Lincoln jail tries to recoup medical expenses from inmates

October 28, 2004|EMILY BURTON

STANFORD - Ill Inmates are slowly becoming a chronic disease to the bottom line of the Lincoln County Regional Jail. It is estimated that in the past 10 years former and current prisoners have amassed $100,000 in debt against the jail, comprised heavily of medical expenses.

But most of this figure has been compounded in the last year alone.

Statutes hold the jail responsible for the medical care of inmates, despite prisoners' financial capabilities. The system that funnels medical bills directly to the jail often leaves the facility in an uphill battle to recoup those charges from inmates.
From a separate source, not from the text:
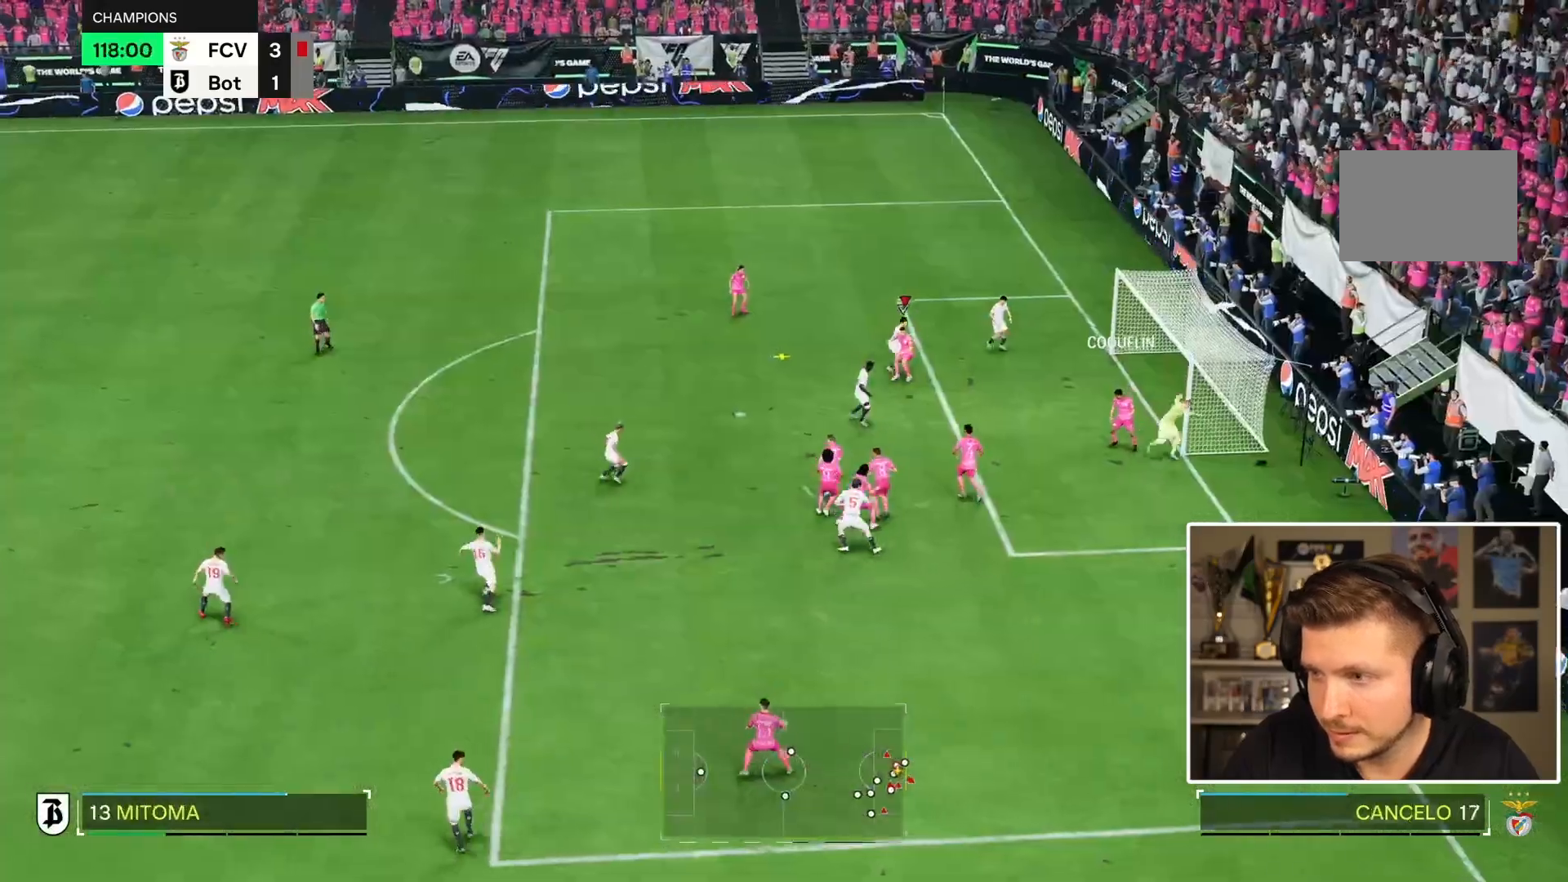
{"buttons": [], "left_stick": "right", "right_stick": "center", "events": [[83, "R2", "up"], [317, "left_stick", "right"]]}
The current inmate care statutes create a frustrating system of unpaid claims, high hospital charges and little, if any, relief from the state, jail officials said.

"If we could collect everything that was owed to us, we'd be in fine shape," said Capt. John Curlis, jail administrative assistant.

Of the $26.51 per day the jail receives for each state inmate it houses, only $1.91 is allotted for medical costs.


"State inmates have a medical allowance, but it's nowhere near what their medical expenses actually are," said Curlis.

Jailer David Gooch said medical expenses are "hard to get back. Jailers are pawning those types of prisoners off on other jails, because [a jail is] a business."

The number of inmates able, or willing, to pay their bills and that require extensive medical treatment is stretching thin the jail's revenue. "I can't say it's getting better," Curlis said. "A lot of these people come to jail to get their medical," when they can't afford their prescriptions on the outside.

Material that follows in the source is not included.